MATERIAL TO PROCESS:
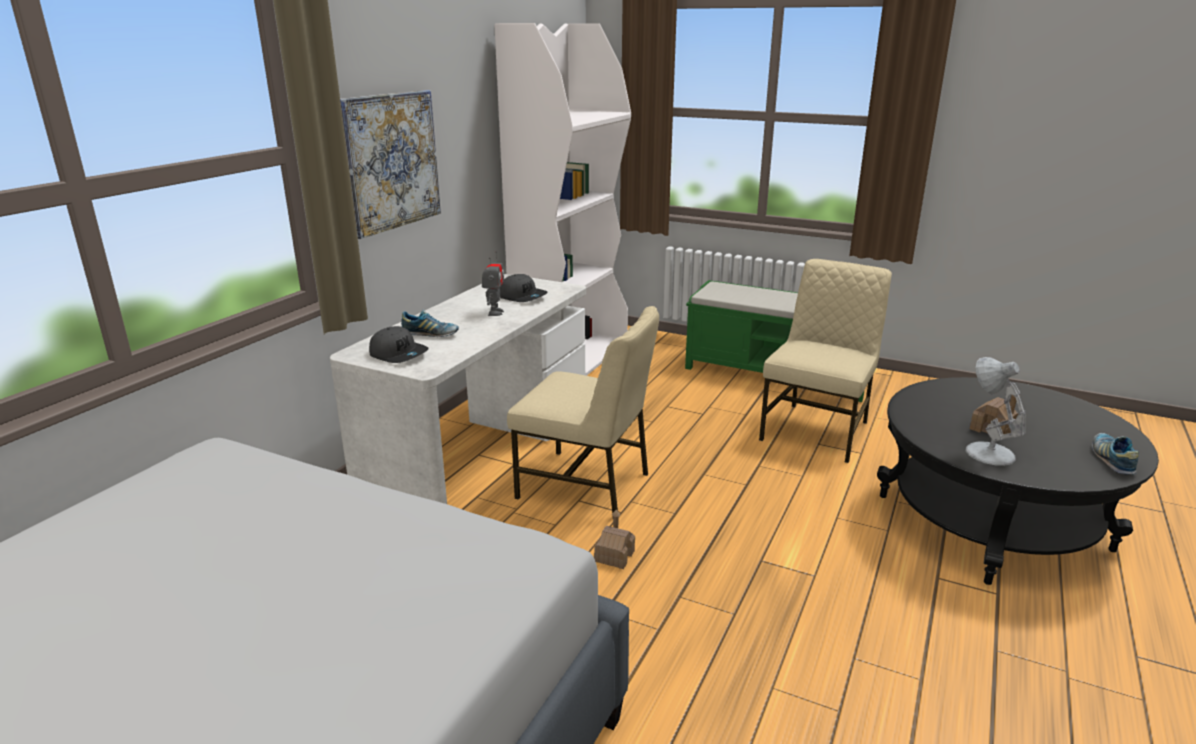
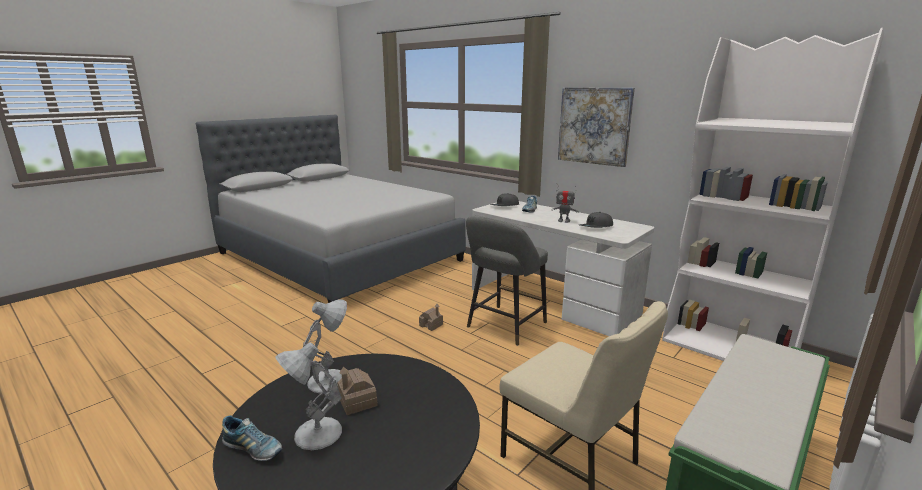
camera: 105 degrees right, 5 degrees down
(586, 485) = (504, 326): beige chair -> grey stool
(1053, 437) = (315, 434): none -> white table lamp

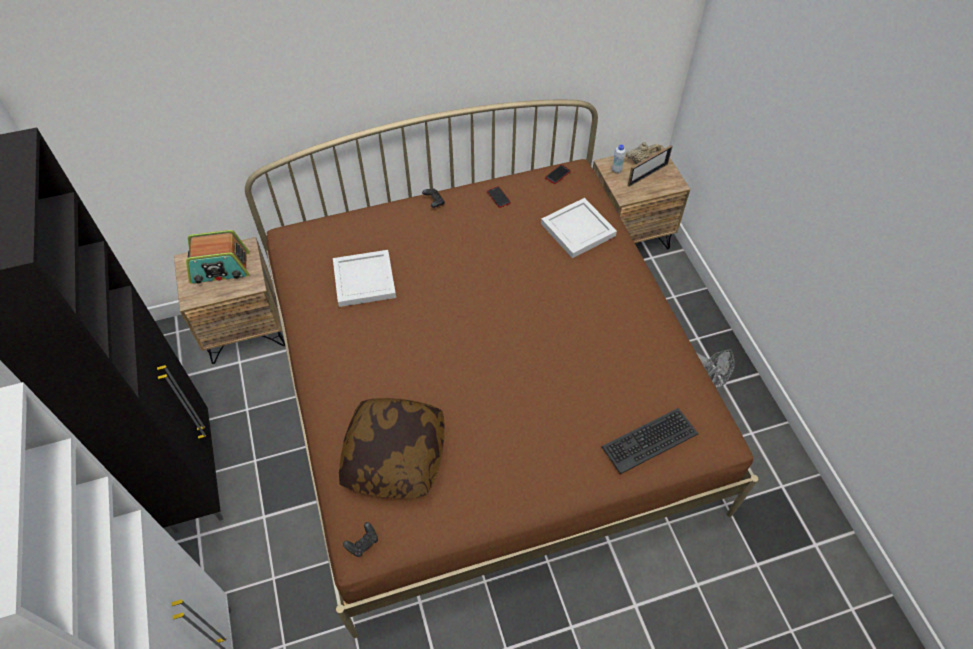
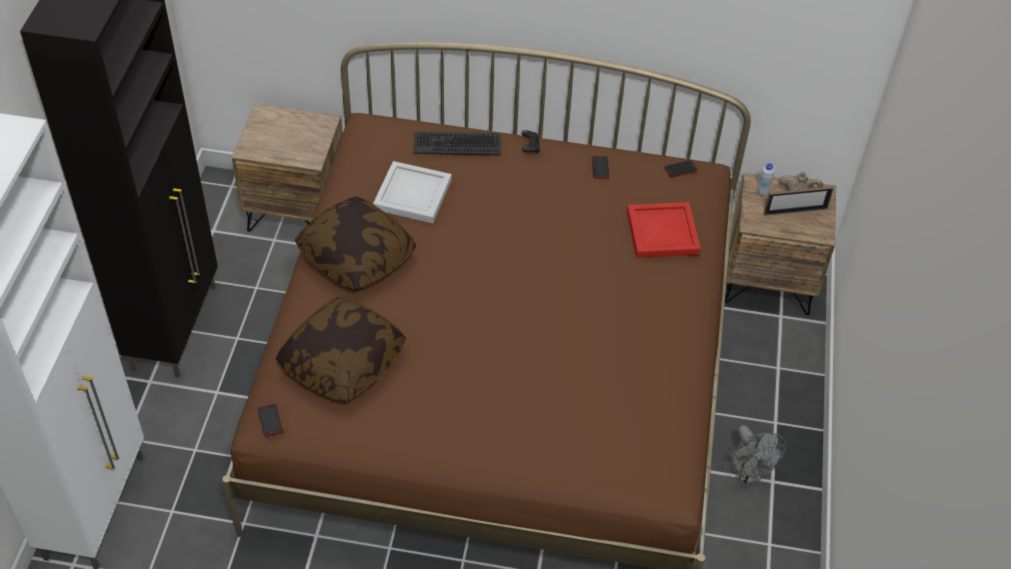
camera: 25 degrees right, 5 degrees down
(220, 268) = (290, 132): radio -> none
(349, 354) = (357, 256): none -> pillow
(362, 543) = (270, 421): black game controller -> phone
(579, 230) = (663, 233): white tray -> red tray
(649, 440) = (594, 456): keyboard -> keyboard (457, 143)

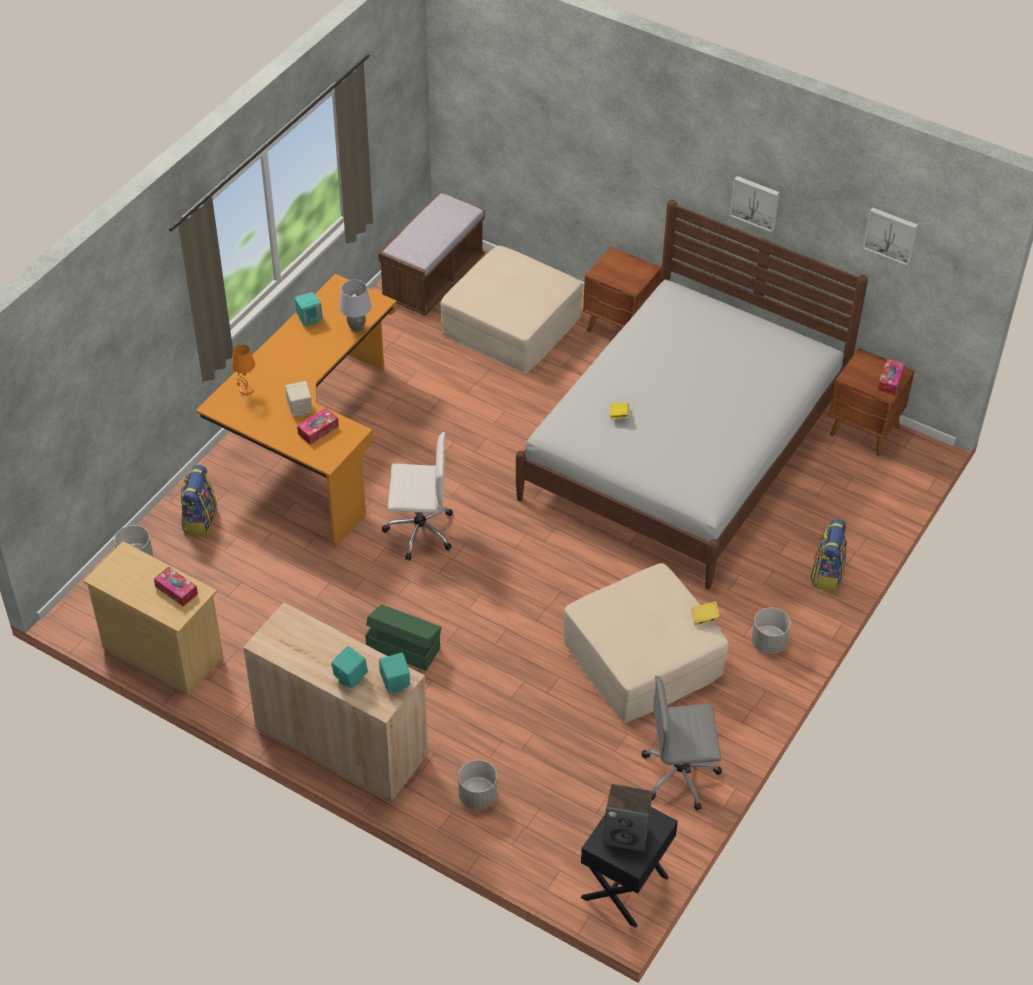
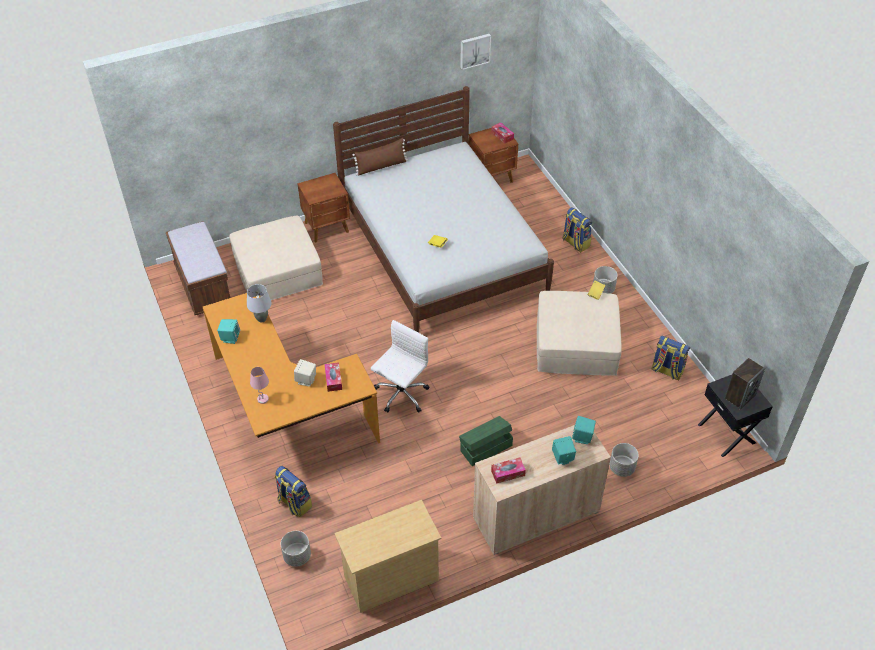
camera: 55 degrees left, 0 degrees up
(176, 590) = (404, 522): tissue box -> tissue box (508, 473)
(246, 390) = (263, 399): orange table lamp -> pink table lamp
(681, 775) = (667, 370): grey office chair -> backpack
(708, 299) = (381, 166): none -> brown pillow
(755, 202) = (387, 87): picture -> none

TASK TO COMPLETE: In the copy, only the lines from the one holding "camera: 25 degrees right, 5 degrees down" through the end of the listing above should appear, retyped exactly, both ends included, with no pictures.

RESULT OF THIS EXERCISE:
camera: 25 degrees right, 5 degrees down
(220, 268) = (290, 132): radio -> none
(349, 354) = (357, 256): none -> pillow
(362, 543) = (270, 421): black game controller -> phone
(579, 230) = (663, 233): white tray -> red tray
(649, 440) = (594, 456): keyboard -> keyboard (457, 143)

camera: 55 degrees left, 0 degrees up
(176, 590) = (404, 522): tissue box -> tissue box (508, 473)
(246, 390) = (263, 399): orange table lamp -> pink table lamp
(681, 775) = (667, 370): grey office chair -> backpack
(708, 299) = (381, 166): none -> brown pillow
(755, 202) = (387, 87): picture -> none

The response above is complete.